= Exercise =
Turn every line of the records below into one numbered list, leaving out any blank lines.

=====

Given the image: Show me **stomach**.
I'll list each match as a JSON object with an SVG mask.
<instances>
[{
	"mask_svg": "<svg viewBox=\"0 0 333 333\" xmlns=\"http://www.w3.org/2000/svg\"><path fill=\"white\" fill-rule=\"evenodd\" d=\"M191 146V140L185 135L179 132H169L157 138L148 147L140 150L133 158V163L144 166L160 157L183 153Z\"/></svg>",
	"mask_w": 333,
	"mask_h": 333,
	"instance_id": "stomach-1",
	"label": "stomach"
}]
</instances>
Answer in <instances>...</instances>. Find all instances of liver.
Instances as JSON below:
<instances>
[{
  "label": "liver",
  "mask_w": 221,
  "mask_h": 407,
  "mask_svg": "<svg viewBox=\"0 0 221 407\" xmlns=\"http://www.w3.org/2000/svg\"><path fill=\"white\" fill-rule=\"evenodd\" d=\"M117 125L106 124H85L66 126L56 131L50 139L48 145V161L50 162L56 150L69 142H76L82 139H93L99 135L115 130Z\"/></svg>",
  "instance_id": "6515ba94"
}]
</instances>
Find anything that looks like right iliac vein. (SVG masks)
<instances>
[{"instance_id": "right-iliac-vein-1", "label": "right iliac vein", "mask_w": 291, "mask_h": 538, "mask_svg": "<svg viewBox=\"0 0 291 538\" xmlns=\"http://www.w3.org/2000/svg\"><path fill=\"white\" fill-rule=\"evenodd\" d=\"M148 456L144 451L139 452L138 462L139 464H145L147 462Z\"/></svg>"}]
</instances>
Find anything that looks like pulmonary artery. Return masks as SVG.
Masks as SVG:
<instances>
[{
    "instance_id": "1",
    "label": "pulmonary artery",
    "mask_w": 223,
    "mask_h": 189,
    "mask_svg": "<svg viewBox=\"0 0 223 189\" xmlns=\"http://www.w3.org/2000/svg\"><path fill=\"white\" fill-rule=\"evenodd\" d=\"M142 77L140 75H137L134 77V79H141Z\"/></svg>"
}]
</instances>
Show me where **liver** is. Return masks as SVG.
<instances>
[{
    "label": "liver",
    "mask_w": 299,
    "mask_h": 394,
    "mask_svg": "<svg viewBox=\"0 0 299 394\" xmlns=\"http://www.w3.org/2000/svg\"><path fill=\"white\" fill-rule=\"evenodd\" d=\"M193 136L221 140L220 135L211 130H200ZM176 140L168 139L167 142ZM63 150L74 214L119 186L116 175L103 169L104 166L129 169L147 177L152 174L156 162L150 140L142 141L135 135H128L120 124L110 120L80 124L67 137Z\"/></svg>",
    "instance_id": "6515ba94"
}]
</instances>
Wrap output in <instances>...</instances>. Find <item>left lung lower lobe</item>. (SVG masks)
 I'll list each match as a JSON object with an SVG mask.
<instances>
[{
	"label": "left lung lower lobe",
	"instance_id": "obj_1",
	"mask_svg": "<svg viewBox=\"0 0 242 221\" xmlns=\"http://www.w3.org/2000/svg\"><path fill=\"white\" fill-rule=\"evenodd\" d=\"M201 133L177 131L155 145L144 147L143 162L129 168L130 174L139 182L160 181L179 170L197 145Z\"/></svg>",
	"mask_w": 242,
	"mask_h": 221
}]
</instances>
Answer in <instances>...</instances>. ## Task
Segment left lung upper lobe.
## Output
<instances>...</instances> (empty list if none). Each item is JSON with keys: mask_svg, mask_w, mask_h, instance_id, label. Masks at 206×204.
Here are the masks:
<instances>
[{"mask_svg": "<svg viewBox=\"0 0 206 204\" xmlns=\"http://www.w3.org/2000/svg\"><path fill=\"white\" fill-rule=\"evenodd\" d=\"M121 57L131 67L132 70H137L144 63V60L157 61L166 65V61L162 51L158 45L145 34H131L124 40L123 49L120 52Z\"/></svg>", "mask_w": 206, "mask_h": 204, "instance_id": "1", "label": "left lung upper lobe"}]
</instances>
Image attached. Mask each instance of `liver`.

=====

= Complete output =
1. Given the image: Show me **stomach**.
2. I'll list each match as a JSON object with an SVG mask.
3. <instances>
4. [{
5. 	"mask_svg": "<svg viewBox=\"0 0 333 333\" xmlns=\"http://www.w3.org/2000/svg\"><path fill=\"white\" fill-rule=\"evenodd\" d=\"M191 146V140L185 135L179 132H169L157 138L148 147L140 150L133 158V163L144 166L160 157L183 153Z\"/></svg>",
6. 	"mask_w": 333,
7. 	"mask_h": 333,
8. 	"instance_id": "stomach-1",
9. 	"label": "stomach"
10. }]
11. </instances>
12. Answer in <instances>...</instances>. Find all instances of liver.
13. Instances as JSON below:
14. <instances>
15. [{
16.   "label": "liver",
17.   "mask_w": 221,
18.   "mask_h": 407,
19.   "mask_svg": "<svg viewBox=\"0 0 221 407\" xmlns=\"http://www.w3.org/2000/svg\"><path fill=\"white\" fill-rule=\"evenodd\" d=\"M117 125L106 124H85L66 126L56 131L50 139L48 145V161L50 162L56 150L69 142H76L82 139H93L99 135L115 130Z\"/></svg>",
20.   "instance_id": "6515ba94"
21. }]
22. </instances>
23. Find anything that looks like right iliac vein. (SVG masks)
24. <instances>
25. [{"instance_id": "right-iliac-vein-1", "label": "right iliac vein", "mask_w": 291, "mask_h": 538, "mask_svg": "<svg viewBox=\"0 0 291 538\" xmlns=\"http://www.w3.org/2000/svg\"><path fill=\"white\" fill-rule=\"evenodd\" d=\"M148 456L144 451L139 452L138 462L139 464H145L147 462Z\"/></svg>"}]
26. </instances>
27. Find anything that looks like pulmonary artery. Return masks as SVG.
28. Masks as SVG:
29. <instances>
30. [{
31.     "instance_id": "1",
32.     "label": "pulmonary artery",
33.     "mask_w": 223,
34.     "mask_h": 189,
35.     "mask_svg": "<svg viewBox=\"0 0 223 189\" xmlns=\"http://www.w3.org/2000/svg\"><path fill=\"white\" fill-rule=\"evenodd\" d=\"M142 77L140 75H137L134 77V79H141Z\"/></svg>"
36. }]
37. </instances>
38. Show me where **liver** is. Return masks as SVG.
39. <instances>
40. [{
41.     "label": "liver",
42.     "mask_w": 299,
43.     "mask_h": 394,
44.     "mask_svg": "<svg viewBox=\"0 0 299 394\" xmlns=\"http://www.w3.org/2000/svg\"><path fill=\"white\" fill-rule=\"evenodd\" d=\"M193 136L221 140L220 135L211 130H200ZM176 140L168 139L167 142ZM63 150L74 214L119 186L116 175L103 169L104 166L129 169L147 177L152 174L156 162L150 140L142 141L135 135H128L120 124L110 120L80 124L67 137Z\"/></svg>",
45.     "instance_id": "6515ba94"
46. }]
47. </instances>
48. Wrap output in <instances>...</instances>. Find <item>left lung lower lobe</item>. (SVG masks)
49.  I'll list each match as a JSON object with an SVG mask.
50. <instances>
51. [{
52. 	"label": "left lung lower lobe",
53. 	"instance_id": "obj_1",
54. 	"mask_svg": "<svg viewBox=\"0 0 242 221\" xmlns=\"http://www.w3.org/2000/svg\"><path fill=\"white\" fill-rule=\"evenodd\" d=\"M201 133L177 131L155 145L144 147L143 162L129 168L130 174L139 182L160 181L179 170L197 145Z\"/></svg>",
55. 	"mask_w": 242,
56. 	"mask_h": 221
57. }]
58. </instances>
59. Answer in <instances>...</instances>. ## Task
60. Segment left lung upper lobe.
61. ## Output
62. <instances>...</instances> (empty list if none). Each item is JSON with keys: mask_svg, mask_w, mask_h, instance_id, label. Masks at 206×204.
63. Here are the masks:
64. <instances>
65. [{"mask_svg": "<svg viewBox=\"0 0 206 204\" xmlns=\"http://www.w3.org/2000/svg\"><path fill=\"white\" fill-rule=\"evenodd\" d=\"M121 57L131 67L132 70H137L144 63V60L157 61L166 65V61L162 51L158 45L145 34H131L124 40L123 49L120 52Z\"/></svg>", "mask_w": 206, "mask_h": 204, "instance_id": "1", "label": "left lung upper lobe"}]
66. </instances>
67. Image attached. Mask each instance of `liver`.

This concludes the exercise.